TEXT BLOCK:
::::::::::
Then STOP READING THIS, queue it up on Netflix — assuming it’s still streaming… I feel like half the time I want to watch something there, it’s been taken down since I last checked — and avoid all other discussion of the movie. So much of it is based on spoilable plot and character revelations that you’ll enjoy it more the less you the know about it.

Any lingerers who still haven’t seen it? Yeah?

Here’s a video of freestyle canoeing:

Okay, guys, I think we lost the last the last of those unspoiled stragglers.

So how about that ending, huh?

I rank it as one of my top three movie endings with Toy Story 3 and The Shawshank Redemption, maybe at the very top.

It’s the ultimate final twist. It has all of the ingredients of a forehead-smacking WTF twist. First, the story is framed as a mystery: Who is Keyser Soze? Thus, there’s an intrinsic longing to figure out who it is.

Then, we’re given a misdirection twist that would have been a very good ending in its own right: Keaton is Soze. This is the kind of twist I expected as I watched the movie the first time, that it’d be someone familiar. Keaton seemed the obvious choice.

So Verbal learns that Keaton is Soze. Verbal is heartbroken that his friend betrayed him. He leaves. Keaton is dead.

And just as your brain is ticking — “Wait a minute… At the beginning, didn’t we see somebody ELSE named Keyser kill Keaton?” — and you realize the pieces don’t quite add up, we get this:

A final, bigger, better twist.

It was Verbal all along. Verbal Kint is Keyser Soze. (Although, since it isn’t explicitly stated, some people like to interpret it otherwise. See the end of the post for a couple of thoughts on this.)

The movie goes one step further, though, implying that Verbal was fooling not only the detective, but the VIEWERS. He made up details, maybe even his whole story, as he was telling the story — and we were witnessing it.

So the movie suggests we can’t trust it. This is something that has been criticized by a lot of people. I’ve read that the ending renders the whole movie moot, a frustrating waste of time. (Roger Ebert famously made this complaint — The Usual Suspects ranks right up there with To Kill a Mockingbird and One Flew Over the Cuckoo’s Nest as a great movie Ebert didn’t like.)

Obviously, I disagree — I think that’s what makes the movie so great. It’s not only a great ending on a plot level, but it’s an ambiguous note that forces you to carefully consider the movie’s storytelling devices. What’s real? What’s imagined? What parts of the movie can we trust? Just a lot of fun to think about.

I like this ending more than other perception-altering twists, like Fight Club or The Sixth Sense, because so much emphasis is placed from the beginning on the mysterious identity of Keyser Soze and of the role of Verbal’s telling of the story. Although it hits you hard, it’s feels less out of left field than many twist endings.

Because pretty much any discussion of The Usual Suspects relates to its ending, I often forget to praise the plot that leads up to it. I won’t waste much time recapping the plot here because, as we verified at the beginning of the post, only people who have seen the movie should be reading this.

The Usual Suspects features some fantastic writing, good dialogue, a twisty plot, and excellent direction. Bryan Singer owes his career to this movie, the first one he directed. It won two Oscars, one for its screenplay and one for Spacey’s performance, but Singer is the architect, and writer Christopher McQuarrie is his partner in crime. The Usual Suspects is still Singer’s biggest achievement.
::::::::::
Source texts for formatted documents
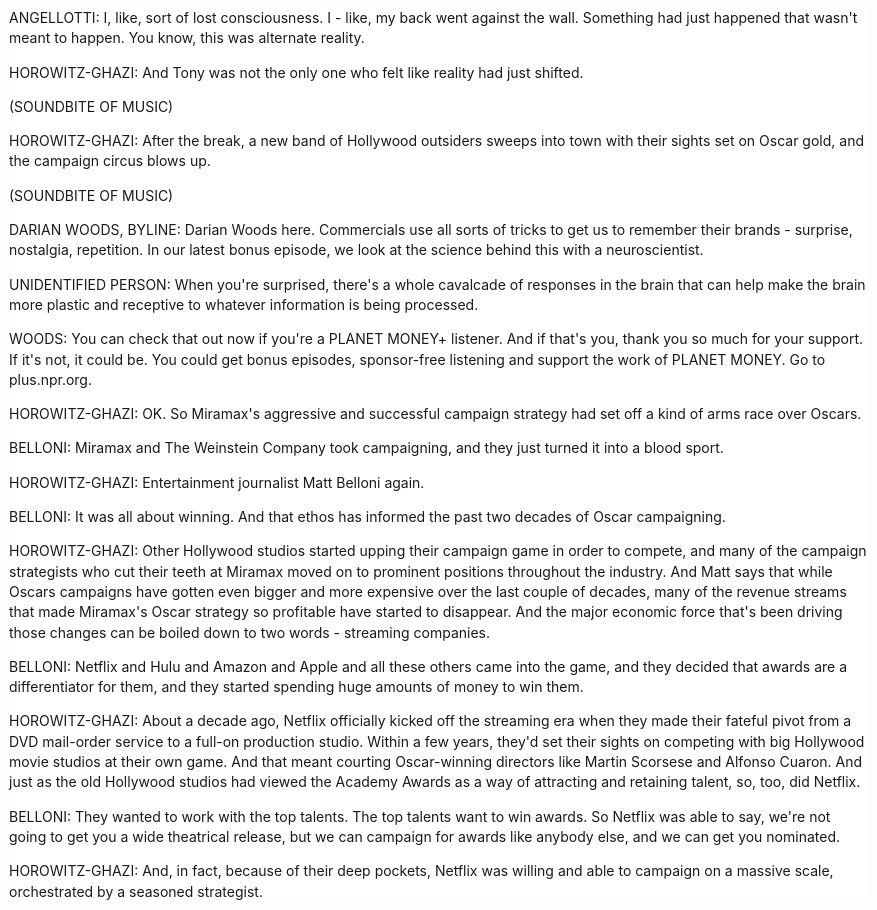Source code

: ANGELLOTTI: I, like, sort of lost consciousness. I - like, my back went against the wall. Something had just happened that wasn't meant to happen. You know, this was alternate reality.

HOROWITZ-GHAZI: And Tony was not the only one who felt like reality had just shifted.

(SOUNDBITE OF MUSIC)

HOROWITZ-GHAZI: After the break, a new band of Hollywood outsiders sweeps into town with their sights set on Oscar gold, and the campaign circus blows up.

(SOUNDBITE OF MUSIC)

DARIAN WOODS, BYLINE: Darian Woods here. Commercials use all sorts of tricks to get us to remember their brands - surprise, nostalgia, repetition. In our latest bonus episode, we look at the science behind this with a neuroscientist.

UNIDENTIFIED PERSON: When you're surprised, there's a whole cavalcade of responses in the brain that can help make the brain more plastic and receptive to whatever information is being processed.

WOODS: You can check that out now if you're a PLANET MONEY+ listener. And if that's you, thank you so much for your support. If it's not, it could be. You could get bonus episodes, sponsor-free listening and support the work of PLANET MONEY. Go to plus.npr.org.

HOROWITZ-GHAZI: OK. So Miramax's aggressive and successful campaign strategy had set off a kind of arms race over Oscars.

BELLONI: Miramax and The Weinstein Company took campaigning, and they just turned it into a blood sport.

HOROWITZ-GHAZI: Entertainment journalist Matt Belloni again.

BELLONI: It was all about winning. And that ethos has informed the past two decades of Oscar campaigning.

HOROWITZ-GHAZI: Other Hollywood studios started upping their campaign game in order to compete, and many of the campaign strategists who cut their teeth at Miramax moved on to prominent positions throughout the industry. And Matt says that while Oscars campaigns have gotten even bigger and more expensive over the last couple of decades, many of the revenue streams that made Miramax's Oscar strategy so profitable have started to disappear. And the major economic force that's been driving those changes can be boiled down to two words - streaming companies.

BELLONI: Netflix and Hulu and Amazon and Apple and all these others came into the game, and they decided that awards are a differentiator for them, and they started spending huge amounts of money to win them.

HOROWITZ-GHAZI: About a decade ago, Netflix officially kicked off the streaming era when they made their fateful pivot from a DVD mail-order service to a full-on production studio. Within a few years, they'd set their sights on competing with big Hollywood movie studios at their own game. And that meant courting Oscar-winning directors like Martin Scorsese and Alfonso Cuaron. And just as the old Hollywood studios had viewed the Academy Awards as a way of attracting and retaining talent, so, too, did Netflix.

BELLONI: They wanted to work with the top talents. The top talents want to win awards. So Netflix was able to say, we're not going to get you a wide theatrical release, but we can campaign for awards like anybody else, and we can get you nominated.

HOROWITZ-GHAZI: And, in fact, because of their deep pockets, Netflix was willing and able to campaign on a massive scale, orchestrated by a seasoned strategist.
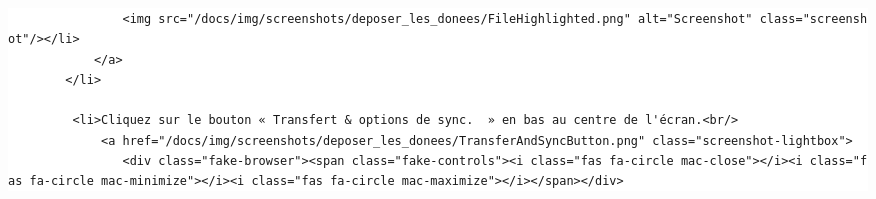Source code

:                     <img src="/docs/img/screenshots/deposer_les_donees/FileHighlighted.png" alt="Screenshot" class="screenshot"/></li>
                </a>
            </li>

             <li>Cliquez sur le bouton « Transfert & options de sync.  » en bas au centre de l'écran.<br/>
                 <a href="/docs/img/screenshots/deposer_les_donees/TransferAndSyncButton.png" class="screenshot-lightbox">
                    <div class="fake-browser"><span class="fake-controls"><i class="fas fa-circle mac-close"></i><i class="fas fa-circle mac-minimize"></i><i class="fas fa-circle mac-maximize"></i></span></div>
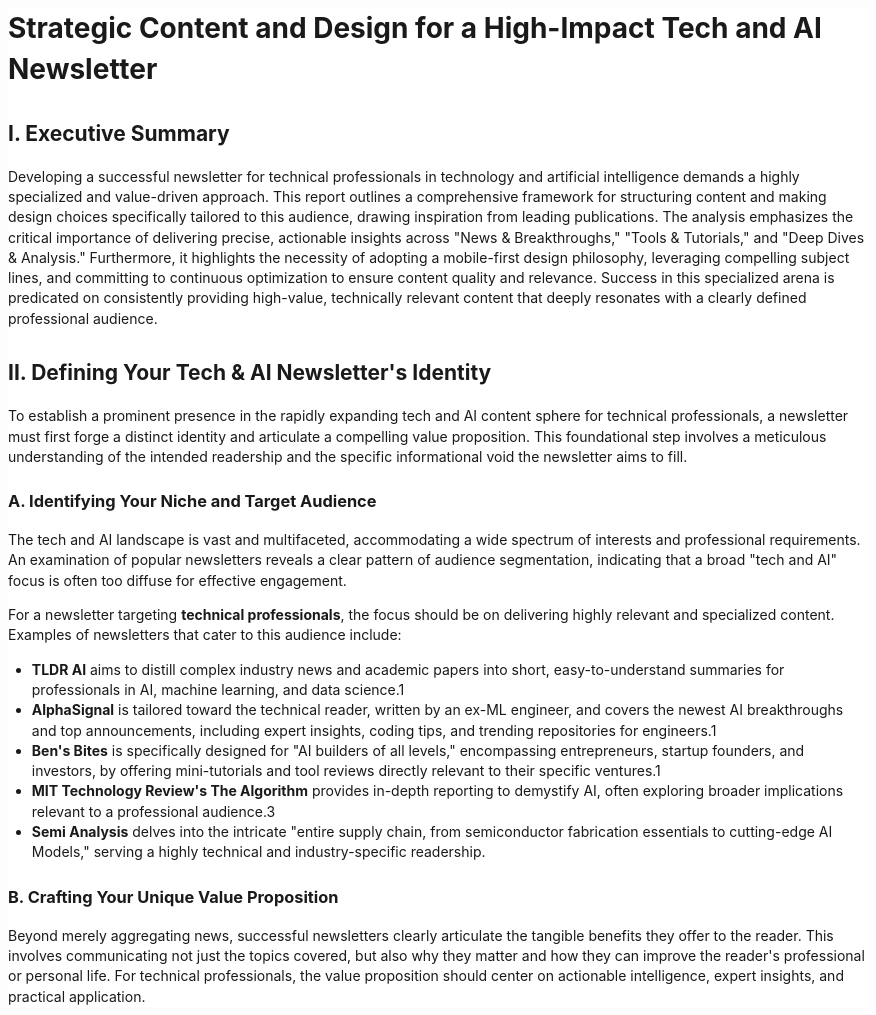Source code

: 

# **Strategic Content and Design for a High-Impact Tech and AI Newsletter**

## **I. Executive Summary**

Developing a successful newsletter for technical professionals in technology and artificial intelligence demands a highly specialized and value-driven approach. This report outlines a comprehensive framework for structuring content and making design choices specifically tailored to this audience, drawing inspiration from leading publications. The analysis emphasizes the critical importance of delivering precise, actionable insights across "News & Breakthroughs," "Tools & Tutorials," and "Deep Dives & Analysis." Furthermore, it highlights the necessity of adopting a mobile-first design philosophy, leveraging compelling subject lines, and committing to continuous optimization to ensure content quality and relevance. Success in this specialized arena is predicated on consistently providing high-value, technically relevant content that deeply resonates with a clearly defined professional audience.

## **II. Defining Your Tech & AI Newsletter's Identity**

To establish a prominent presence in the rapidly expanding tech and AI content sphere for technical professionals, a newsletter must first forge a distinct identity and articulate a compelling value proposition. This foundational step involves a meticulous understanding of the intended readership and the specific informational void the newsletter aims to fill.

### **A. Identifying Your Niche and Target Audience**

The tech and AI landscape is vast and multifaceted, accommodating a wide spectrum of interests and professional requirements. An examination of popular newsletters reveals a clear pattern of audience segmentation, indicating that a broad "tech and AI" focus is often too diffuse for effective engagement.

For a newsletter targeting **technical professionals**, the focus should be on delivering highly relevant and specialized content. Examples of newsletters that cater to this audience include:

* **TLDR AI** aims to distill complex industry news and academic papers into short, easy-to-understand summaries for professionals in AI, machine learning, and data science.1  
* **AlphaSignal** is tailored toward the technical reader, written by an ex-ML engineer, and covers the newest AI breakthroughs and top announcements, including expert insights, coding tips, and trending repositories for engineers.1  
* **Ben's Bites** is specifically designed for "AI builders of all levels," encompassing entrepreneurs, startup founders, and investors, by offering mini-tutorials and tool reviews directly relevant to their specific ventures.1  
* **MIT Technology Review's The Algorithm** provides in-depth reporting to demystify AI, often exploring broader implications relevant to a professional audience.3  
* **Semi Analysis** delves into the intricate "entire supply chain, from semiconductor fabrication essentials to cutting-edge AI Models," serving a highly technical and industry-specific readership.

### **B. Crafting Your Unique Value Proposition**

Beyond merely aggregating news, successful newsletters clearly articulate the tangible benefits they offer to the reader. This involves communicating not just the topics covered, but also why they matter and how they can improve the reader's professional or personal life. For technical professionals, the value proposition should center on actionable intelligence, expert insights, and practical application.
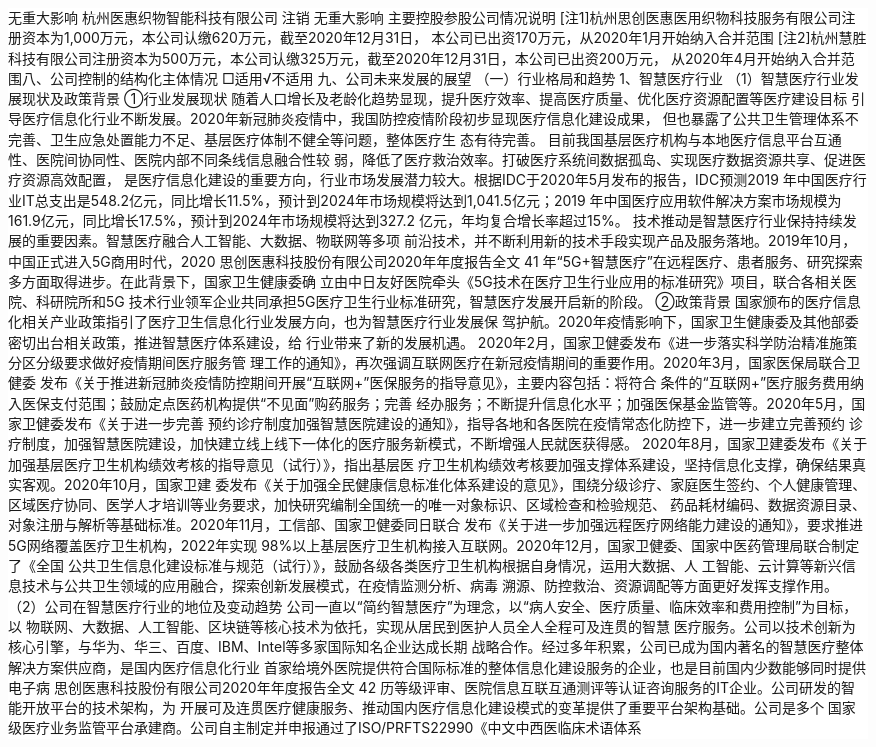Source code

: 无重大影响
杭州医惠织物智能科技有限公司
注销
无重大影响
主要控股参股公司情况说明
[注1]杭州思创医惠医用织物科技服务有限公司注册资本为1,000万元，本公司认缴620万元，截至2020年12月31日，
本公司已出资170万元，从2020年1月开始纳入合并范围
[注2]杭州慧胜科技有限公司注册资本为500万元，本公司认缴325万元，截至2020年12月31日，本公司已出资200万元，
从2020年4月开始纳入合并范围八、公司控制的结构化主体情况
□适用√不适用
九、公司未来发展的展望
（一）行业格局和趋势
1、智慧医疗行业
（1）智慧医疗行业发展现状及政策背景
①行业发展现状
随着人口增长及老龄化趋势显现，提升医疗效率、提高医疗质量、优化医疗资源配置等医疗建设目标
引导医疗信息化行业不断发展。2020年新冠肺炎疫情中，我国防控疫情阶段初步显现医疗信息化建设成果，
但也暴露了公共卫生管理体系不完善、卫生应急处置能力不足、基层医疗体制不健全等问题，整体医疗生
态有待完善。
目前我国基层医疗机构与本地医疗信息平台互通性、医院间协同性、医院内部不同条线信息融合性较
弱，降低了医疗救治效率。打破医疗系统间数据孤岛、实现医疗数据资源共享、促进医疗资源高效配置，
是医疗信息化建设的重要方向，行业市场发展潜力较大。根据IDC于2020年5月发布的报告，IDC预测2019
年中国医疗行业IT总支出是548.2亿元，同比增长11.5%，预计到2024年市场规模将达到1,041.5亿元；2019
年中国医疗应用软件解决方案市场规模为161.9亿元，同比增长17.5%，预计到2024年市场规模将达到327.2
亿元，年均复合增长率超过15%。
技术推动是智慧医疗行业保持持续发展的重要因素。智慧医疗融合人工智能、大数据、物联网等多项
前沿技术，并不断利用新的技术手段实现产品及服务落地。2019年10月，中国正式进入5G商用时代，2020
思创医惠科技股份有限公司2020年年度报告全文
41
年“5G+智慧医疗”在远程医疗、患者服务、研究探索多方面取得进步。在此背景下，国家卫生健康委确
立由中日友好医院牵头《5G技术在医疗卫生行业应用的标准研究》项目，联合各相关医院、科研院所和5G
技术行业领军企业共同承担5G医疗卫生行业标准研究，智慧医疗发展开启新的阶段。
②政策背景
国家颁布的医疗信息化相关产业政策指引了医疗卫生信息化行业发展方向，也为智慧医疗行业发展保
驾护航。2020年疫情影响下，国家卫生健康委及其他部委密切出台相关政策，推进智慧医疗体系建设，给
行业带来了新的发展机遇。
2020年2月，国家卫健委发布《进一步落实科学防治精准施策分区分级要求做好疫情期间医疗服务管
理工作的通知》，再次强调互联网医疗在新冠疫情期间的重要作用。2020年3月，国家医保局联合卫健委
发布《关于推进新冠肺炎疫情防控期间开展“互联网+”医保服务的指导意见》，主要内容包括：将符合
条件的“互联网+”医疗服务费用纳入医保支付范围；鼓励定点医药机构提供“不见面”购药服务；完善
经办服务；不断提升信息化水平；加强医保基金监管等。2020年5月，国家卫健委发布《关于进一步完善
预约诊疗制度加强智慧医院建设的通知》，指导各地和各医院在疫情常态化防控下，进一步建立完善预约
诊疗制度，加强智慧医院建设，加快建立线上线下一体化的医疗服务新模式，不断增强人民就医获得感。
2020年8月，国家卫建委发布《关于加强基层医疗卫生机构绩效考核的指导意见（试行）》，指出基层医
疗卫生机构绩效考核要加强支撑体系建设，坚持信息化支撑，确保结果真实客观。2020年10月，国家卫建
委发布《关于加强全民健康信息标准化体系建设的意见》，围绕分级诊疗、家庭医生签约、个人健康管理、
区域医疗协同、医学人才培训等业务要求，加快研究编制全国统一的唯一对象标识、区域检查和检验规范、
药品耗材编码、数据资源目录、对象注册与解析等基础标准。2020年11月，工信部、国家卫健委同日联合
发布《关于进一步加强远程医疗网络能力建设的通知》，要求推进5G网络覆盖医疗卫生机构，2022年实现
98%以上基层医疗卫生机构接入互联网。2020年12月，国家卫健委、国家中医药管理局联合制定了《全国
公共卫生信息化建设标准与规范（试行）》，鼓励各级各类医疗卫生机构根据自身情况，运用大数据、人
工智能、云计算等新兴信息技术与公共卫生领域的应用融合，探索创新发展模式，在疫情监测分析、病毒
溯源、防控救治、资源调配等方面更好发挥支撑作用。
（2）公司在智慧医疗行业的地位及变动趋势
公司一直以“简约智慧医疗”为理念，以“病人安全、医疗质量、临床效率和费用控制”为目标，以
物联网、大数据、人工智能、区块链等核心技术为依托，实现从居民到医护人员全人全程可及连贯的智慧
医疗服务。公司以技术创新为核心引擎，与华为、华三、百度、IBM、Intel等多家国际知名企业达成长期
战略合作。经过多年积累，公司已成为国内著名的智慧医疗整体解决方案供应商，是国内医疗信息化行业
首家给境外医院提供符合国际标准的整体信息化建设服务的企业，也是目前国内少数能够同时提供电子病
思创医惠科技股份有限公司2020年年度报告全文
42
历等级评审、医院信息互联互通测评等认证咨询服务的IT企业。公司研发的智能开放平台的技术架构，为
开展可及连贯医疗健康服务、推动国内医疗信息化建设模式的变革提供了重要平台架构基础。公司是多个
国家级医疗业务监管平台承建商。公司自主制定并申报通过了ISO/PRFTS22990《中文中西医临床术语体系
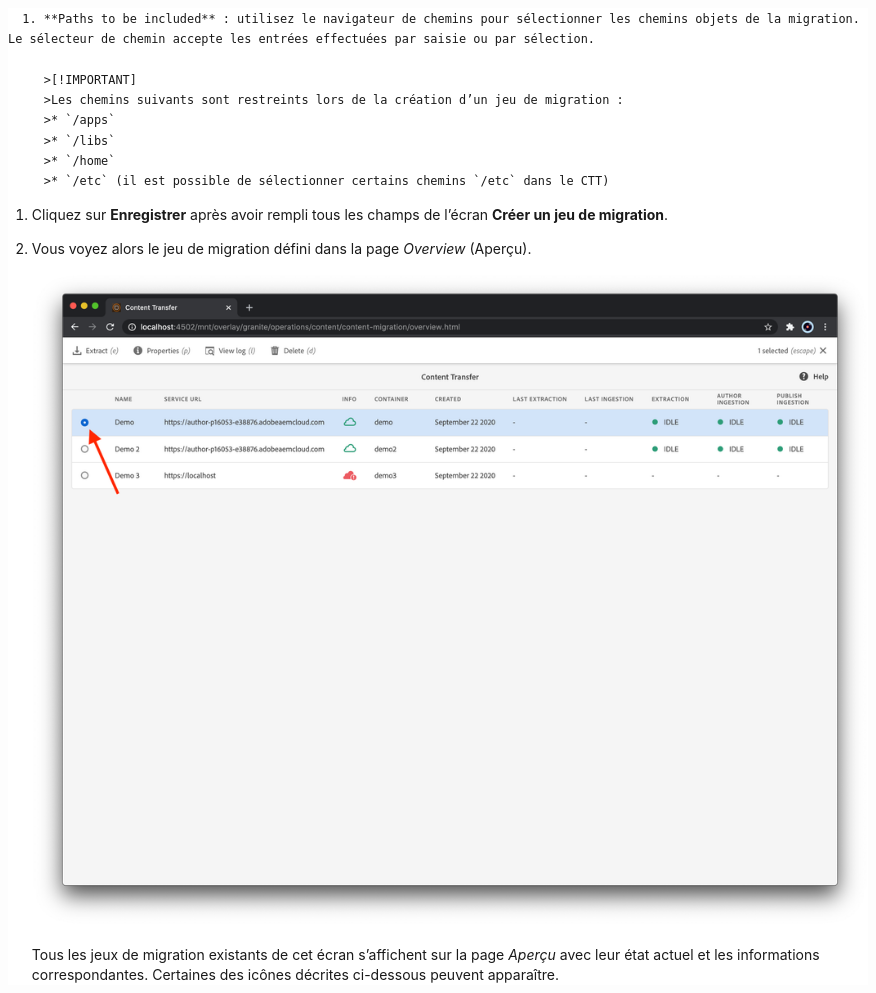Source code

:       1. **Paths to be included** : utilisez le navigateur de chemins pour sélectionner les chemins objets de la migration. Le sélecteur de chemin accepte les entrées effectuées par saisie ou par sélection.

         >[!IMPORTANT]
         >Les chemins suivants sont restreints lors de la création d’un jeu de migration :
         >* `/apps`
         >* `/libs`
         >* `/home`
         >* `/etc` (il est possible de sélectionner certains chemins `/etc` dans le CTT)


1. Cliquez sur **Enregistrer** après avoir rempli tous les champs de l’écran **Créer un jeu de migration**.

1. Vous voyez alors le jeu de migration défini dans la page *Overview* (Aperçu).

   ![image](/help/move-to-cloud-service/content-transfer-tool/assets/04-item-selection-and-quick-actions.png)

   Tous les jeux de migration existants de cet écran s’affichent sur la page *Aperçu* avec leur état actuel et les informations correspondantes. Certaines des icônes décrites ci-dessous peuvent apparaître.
::::::::::
REQUIRED WORK:
1. Transcribe the post on The Usual Suspects above, everything from "Here’s a video" down to "out who it is.".
2. In the post on The Usual Suspects above, what were the movie's two Oscars for?

ANSWERS BELOW:
1.
Here’s a video of freestyle canoeing:

Okay, guys, I think we lost the last the last of those unspoiled stragglers.

So how about that ending, huh?

I rank it as one of my top three movie endings with Toy Story 3 and The Shawshank Redemption, maybe at the very top.

It’s the ultimate final twist. It has all of the ingredients of a forehead-smacking WTF twist. First, the story is framed as a mystery: Who is Keyser Soze? Thus, there’s an intrinsic longing to figure out who it is.

2. One was for its screenplay and one for Spacey's performance.